PROBLEM TO WORK ON: Every record needs to be repeated exactly; its pictures do not.

DATA PROVIDED:
★ ★ ★ ★ ★ ★ ★
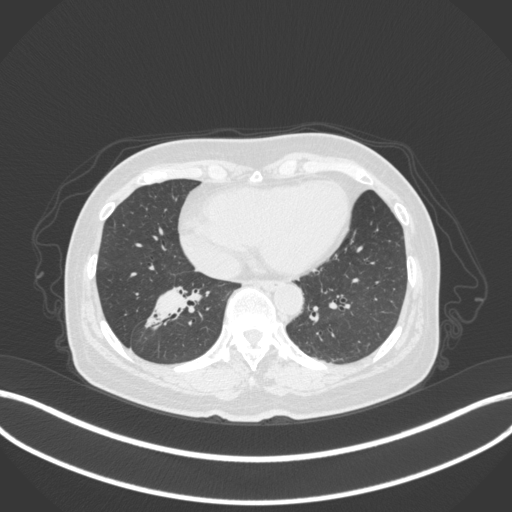
Chest CT, one axial slice; slice 134 of 429 in the series (ordered by position); reconstruction kernel B31f; 120 kVp; lung window (W 1500 / L -600 HU); 512 × 512 image matrix, field of view 400 × 400 mm. Female patient, age 67 years. Case-level facts recorded for this patient, not image findings: clinical TNM (as recorded): T1c N1 M0.
Annotated regions visible in this slice (bounding box drawn by a radiologist):
- lung tumour (recorded histology: adenocarcinoma): box from (x=146, y=278) to (x=212, y=336) px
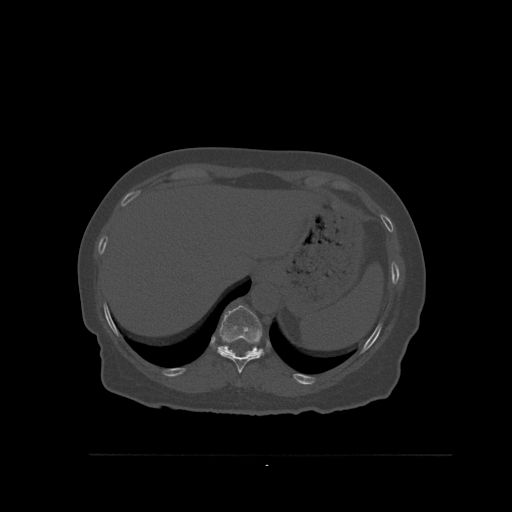
CT including the spine, one axial slice. Slice 314 of 527 in the series (ordered by position). Bone window (W 1800 / L 400 HU). 512 × 512 image matrix, field of view 470 × 470 mm. Female patient, age 73 years. From the clinical record (not read from this slice): primary cancer: breast; vertebrae with lytic lesions (as recorded): L2.
Structures marked on this image (semi-automatic segmentation, software-assisted and operator-edited):
- T10 vertebra: bounding box [x1, y1, x2, y2] px = [217, 347, 265, 373]
- T11 vertebra: [217, 305, 264, 357]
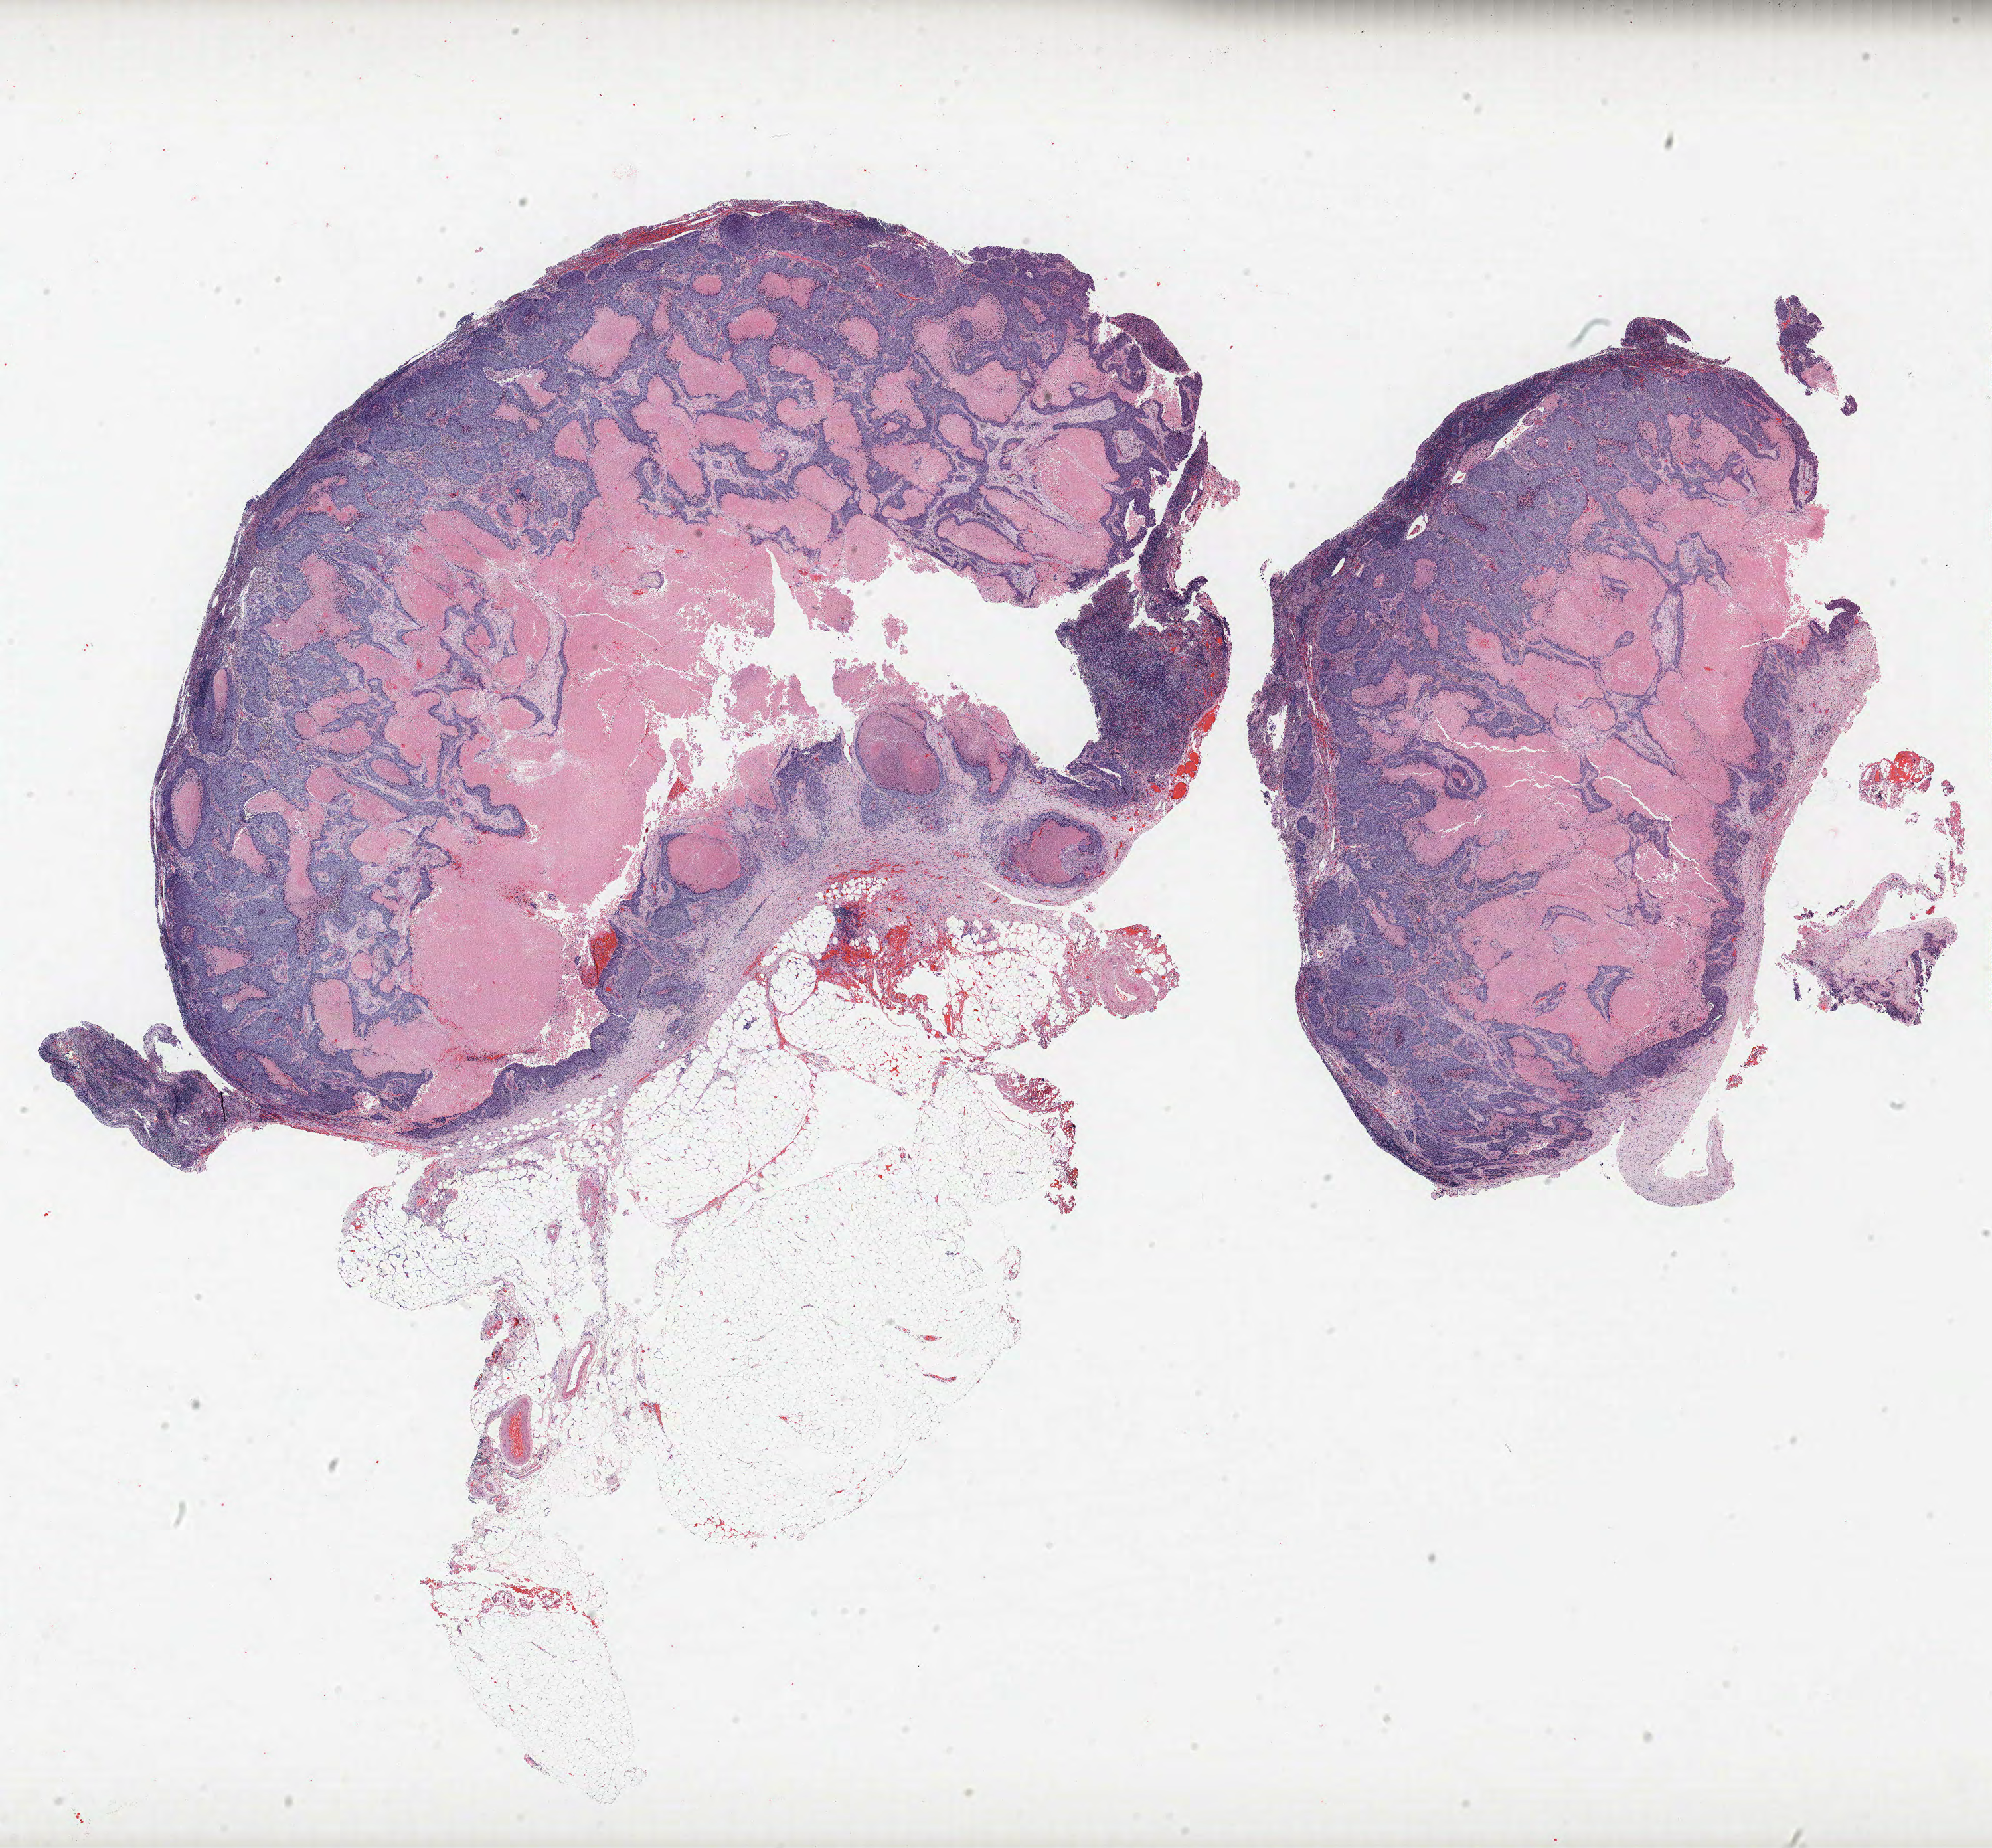
Whole-slide histology image, Hematoxylin and eosin (H&E) stained — shown as a low-resolution overview of the whole scanned area (about 24.0 x 22.3 mm, slide scanned at 40x); formalin-fixed paraffin-embedded (FFPE) section; lung tissue. Male, age 61 at enrolment. Current smoker at enrolment.
Participant's lung-cancer diagnosis: Squamous cell carcinoma, NOS (ICD-O-3 8070/3).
★ ★ ★ ★ ★ ★ ★
PROBLEM SOLUTION:
Chest CT, one axial slice; slice 134 of 429 in the series (ordered by position); reconstruction kernel B31f; 120 kVp; lung window (W 1500 / L -600 HU); 512 × 512 image matrix, field of view 400 × 400 mm. Female patient, age 67 years. Case-level facts recorded for this patient, not image findings: clinical TNM (as recorded): T1c N1 M0.
Annotated regions visible in this slice (bounding box drawn by a radiologist):
- lung tumour (recorded histology: adenocarcinoma): box from (x=146, y=278) to (x=212, y=336) px
CT including the spine, one axial slice. Slice 314 of 527 in the series (ordered by position). Bone window (W 1800 / L 400 HU). 512 × 512 image matrix, field of view 470 × 470 mm. Female patient, age 73 years. From the clinical record (not read from this slice): primary cancer: breast; vertebrae with lytic lesions (as recorded): L2.
Structures marked on this image (semi-automatic segmentation, software-assisted and operator-edited):
- T10 vertebra: bounding box [x1, y1, x2, y2] px = [217, 347, 265, 373]
- T11 vertebra: [217, 305, 264, 357]
Whole-slide histology image, Hematoxylin and eosin (H&E) stained — shown as a low-resolution overview of the whole scanned area (about 24.0 x 22.3 mm, slide scanned at 40x); formalin-fixed paraffin-embedded (FFPE) section; lung tissue. Male, age 61 at enrolment. Current smoker at enrolment.
Participant's lung-cancer diagnosis: Squamous cell carcinoma, NOS (ICD-O-3 8070/3).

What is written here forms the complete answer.